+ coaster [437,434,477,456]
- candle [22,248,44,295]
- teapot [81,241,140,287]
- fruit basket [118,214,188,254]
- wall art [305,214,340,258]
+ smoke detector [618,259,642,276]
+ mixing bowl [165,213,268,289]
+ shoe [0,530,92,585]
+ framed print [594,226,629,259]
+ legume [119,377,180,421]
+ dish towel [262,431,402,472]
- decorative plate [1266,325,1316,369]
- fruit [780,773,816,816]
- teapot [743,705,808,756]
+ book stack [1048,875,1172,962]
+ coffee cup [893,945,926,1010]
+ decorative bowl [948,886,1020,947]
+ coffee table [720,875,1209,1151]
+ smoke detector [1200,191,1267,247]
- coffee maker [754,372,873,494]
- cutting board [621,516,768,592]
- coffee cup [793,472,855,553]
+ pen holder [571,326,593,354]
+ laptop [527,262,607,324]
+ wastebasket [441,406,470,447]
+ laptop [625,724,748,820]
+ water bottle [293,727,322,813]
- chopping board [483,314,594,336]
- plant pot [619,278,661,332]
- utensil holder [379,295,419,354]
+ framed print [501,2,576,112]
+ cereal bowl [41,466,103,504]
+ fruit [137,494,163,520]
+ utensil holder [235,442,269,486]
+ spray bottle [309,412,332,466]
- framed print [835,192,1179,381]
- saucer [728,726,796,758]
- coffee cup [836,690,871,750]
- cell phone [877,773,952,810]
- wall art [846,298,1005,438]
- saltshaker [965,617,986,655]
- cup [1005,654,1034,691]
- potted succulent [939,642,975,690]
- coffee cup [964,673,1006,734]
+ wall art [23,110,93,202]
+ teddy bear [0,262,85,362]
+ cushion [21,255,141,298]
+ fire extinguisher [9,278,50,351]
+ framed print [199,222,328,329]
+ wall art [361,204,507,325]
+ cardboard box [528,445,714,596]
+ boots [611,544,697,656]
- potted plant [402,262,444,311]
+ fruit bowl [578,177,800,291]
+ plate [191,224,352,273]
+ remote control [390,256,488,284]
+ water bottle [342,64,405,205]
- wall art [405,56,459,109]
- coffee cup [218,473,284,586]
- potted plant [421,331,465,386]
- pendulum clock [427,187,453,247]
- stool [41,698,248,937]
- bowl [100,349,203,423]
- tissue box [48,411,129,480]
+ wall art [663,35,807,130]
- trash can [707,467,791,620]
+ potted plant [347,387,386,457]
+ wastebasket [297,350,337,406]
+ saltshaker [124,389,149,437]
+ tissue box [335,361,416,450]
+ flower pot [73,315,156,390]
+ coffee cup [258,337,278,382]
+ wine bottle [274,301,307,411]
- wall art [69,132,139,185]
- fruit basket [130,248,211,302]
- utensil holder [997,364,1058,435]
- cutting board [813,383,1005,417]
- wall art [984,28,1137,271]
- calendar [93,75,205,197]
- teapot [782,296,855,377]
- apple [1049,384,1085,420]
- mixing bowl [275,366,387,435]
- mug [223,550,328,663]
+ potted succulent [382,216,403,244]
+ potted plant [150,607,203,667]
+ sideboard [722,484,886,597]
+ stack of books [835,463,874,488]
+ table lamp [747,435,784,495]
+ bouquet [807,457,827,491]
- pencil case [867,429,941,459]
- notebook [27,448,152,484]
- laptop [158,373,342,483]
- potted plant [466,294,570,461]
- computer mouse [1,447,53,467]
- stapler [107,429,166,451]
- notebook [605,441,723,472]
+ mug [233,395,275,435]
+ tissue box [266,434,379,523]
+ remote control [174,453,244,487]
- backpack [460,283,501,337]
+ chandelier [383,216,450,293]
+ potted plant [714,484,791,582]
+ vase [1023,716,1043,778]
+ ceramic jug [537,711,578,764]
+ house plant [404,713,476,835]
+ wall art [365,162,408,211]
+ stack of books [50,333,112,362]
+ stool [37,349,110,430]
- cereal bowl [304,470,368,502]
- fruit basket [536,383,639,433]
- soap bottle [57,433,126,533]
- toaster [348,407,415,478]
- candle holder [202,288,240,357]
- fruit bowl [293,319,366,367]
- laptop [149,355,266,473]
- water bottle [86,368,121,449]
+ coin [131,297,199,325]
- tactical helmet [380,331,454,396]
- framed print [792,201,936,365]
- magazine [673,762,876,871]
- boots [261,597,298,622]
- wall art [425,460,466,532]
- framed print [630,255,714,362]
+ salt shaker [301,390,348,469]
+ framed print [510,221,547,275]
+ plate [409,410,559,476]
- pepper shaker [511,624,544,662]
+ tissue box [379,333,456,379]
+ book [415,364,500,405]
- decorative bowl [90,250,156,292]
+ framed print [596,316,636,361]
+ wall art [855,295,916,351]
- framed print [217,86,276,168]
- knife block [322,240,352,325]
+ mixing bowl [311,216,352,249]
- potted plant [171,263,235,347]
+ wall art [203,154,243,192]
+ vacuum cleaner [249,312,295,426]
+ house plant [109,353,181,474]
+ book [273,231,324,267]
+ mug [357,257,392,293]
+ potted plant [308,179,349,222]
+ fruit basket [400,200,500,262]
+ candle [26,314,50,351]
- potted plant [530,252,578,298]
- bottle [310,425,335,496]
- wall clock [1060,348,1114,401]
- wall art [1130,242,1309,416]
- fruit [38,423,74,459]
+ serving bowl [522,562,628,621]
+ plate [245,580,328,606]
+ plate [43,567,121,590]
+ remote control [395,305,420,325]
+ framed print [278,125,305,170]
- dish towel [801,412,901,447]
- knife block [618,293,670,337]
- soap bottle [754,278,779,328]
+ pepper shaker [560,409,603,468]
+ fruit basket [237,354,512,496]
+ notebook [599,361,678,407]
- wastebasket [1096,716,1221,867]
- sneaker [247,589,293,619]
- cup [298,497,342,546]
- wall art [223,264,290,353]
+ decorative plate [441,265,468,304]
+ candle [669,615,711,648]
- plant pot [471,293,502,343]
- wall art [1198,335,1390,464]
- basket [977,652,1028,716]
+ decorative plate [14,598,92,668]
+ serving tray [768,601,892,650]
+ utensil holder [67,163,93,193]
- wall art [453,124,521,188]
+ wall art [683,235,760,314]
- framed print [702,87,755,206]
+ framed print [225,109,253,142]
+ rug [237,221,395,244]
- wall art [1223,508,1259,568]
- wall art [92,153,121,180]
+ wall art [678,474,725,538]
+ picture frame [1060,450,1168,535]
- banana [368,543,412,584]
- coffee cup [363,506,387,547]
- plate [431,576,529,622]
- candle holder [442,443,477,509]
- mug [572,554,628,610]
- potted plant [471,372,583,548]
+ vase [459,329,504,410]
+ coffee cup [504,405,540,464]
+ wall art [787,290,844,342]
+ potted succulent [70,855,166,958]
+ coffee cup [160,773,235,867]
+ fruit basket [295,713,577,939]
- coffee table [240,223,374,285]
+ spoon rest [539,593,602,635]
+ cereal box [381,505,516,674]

+-------+

What to do >>
Transcribe the lines from the first line of the records through the line that contains "- fruit basket [130,248,211,302]", both included, and add nothing else.

Solution for this exercise >>
+ coaster [437,434,477,456]
- candle [22,248,44,295]
- teapot [81,241,140,287]
- fruit basket [118,214,188,254]
- wall art [305,214,340,258]
+ smoke detector [618,259,642,276]
+ mixing bowl [165,213,268,289]
+ shoe [0,530,92,585]
+ framed print [594,226,629,259]
+ legume [119,377,180,421]
+ dish towel [262,431,402,472]
- decorative plate [1266,325,1316,369]
- fruit [780,773,816,816]
- teapot [743,705,808,756]
+ book stack [1048,875,1172,962]
+ coffee cup [893,945,926,1010]
+ decorative bowl [948,886,1020,947]
+ coffee table [720,875,1209,1151]
+ smoke detector [1200,191,1267,247]
- coffee maker [754,372,873,494]
- cutting board [621,516,768,592]
- coffee cup [793,472,855,553]
+ pen holder [571,326,593,354]
+ laptop [527,262,607,324]
+ wastebasket [441,406,470,447]
+ laptop [625,724,748,820]
+ water bottle [293,727,322,813]
- chopping board [483,314,594,336]
- plant pot [619,278,661,332]
- utensil holder [379,295,419,354]
+ framed print [501,2,576,112]
+ cereal bowl [41,466,103,504]
+ fruit [137,494,163,520]
+ utensil holder [235,442,269,486]
+ spray bottle [309,412,332,466]
- framed print [835,192,1179,381]
- saucer [728,726,796,758]
- coffee cup [836,690,871,750]
- cell phone [877,773,952,810]
- wall art [846,298,1005,438]
- saltshaker [965,617,986,655]
- cup [1005,654,1034,691]
- potted succulent [939,642,975,690]
- coffee cup [964,673,1006,734]
+ wall art [23,110,93,202]
+ teddy bear [0,262,85,362]
+ cushion [21,255,141,298]
+ fire extinguisher [9,278,50,351]
+ framed print [199,222,328,329]
+ wall art [361,204,507,325]
+ cardboard box [528,445,714,596]
+ boots [611,544,697,656]
- potted plant [402,262,444,311]
+ fruit bowl [578,177,800,291]
+ plate [191,224,352,273]
+ remote control [390,256,488,284]
+ water bottle [342,64,405,205]
- wall art [405,56,459,109]
- coffee cup [218,473,284,586]
- potted plant [421,331,465,386]
- pendulum clock [427,187,453,247]
- stool [41,698,248,937]
- bowl [100,349,203,423]
- tissue box [48,411,129,480]
+ wall art [663,35,807,130]
- trash can [707,467,791,620]
+ potted plant [347,387,386,457]
+ wastebasket [297,350,337,406]
+ saltshaker [124,389,149,437]
+ tissue box [335,361,416,450]
+ flower pot [73,315,156,390]
+ coffee cup [258,337,278,382]
+ wine bottle [274,301,307,411]
- wall art [69,132,139,185]
- fruit basket [130,248,211,302]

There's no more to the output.